Your task -
In the records below, find the lines that include "Josefina" and copy each.

Data shown -
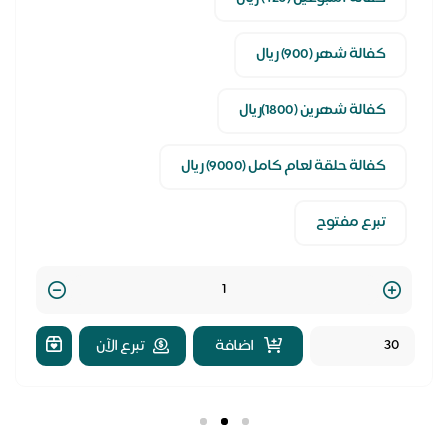
كفالة شهر (900) ريال
كفالة شهرين (1800)ريال
كفالة حلقة لعام كامل (9000) ريال
تبرع مفتوح
Quantity
اضافة
تبرع الآن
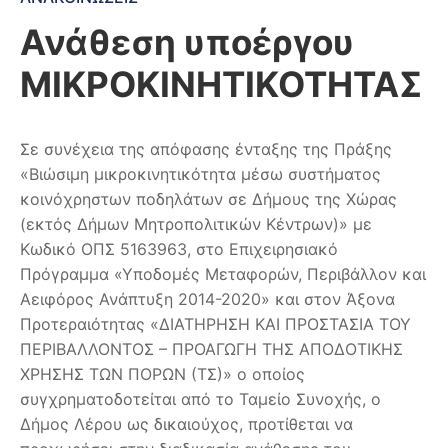
Ανάθεση υποέργου
ΜΙΚΡΟΚΙΝΗΤΙΚΟΤΗΤΑΣ
Σε συνέχεια της απόφασης ένταξης της Πράξης
«Βιώσιμη μικροκινητικότητα μέσω συστήματος
κοινόχρηστων ποδηλάτων σε Δήμους της Χώρας
(εκτός Δήμων Μητροπολιτικών Κέντρων)» με
Κωδικό ΟΠΣ 5163963, στο Επιχειρησιακό
Πρόγραμμα «Υποδομές Μεταφορών, Περιβάλλον και
Αειφόρος Ανάπτυξη 2014-2020» και στον Άξονα
Προτεραιότητας «ΔΙΑΤΗΡΗΣΗ ΚΑΙ ΠΡΟΣΤΑΣΙΑ ΤΟΥ
ΠΕΡΙΒΑΛΛΟΝΤΟΣ – ΠΡΟΑΓΩΓΗ ΤΗΣ ΑΠΟΔΟΤΙΚΗΣ
ΧΡΗΣΗΣ ΤΩΝ ΠΟΡΩΝ (ΤΣ)» ο οποίος
συγχρηματοδοτείται από το Ταμείο Συνοχής, ο
Δήμος Λέρου ως δικαιούχος, προτίθεται να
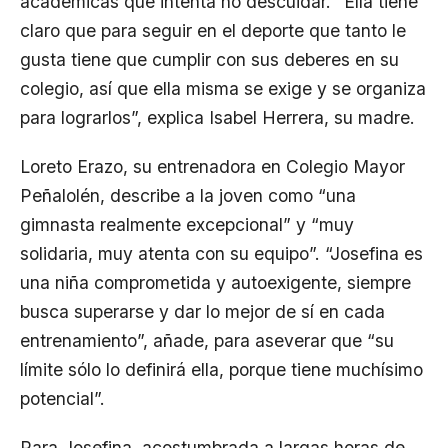
académicas que intenta no descuidar. “Ella tiene
claro que para seguir en el deporte que tanto le
gusta tiene que cumplir con sus deberes en su
colegio, así que ella misma se exige y se organiza
para lograrlos”, explica Isabel Herrera, su madre.
Loreto Erazo, su entrenadora en Colegio Mayor
Peñalolén, describe a la joven como “una
gimnasta realmente excepcional” y “muy
solidaria, muy atenta con su equipo”. “Josefina es
una niña comprometida y autoexigente, siempre
busca superarse y dar lo mejor de sí en cada
entrenamiento”, añade, para aseverar que “su
límite sólo lo definirá ella, porque tiene muchísimo
potencial”.
Para Josefina, acostumbrada a largas horas de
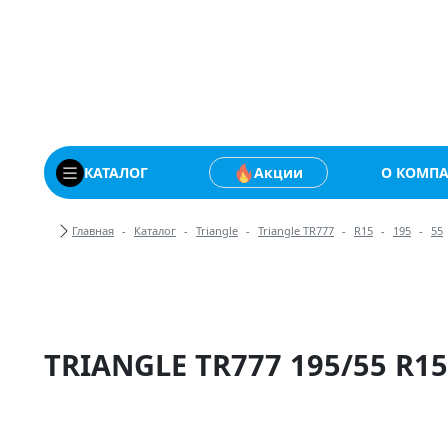
Купить автомобильны
КАТАЛОГ
Акции
О КОМП
Хлебные крошки
Главная
Каталог
Triangle
Triangle TR777
R15
195
55
TRIANGLE TR777 195/55 R15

Response to this exercise -
solidaria, muy atenta con su equipo”. “Josefina es
Para Josefina, acostumbrada a largas horas de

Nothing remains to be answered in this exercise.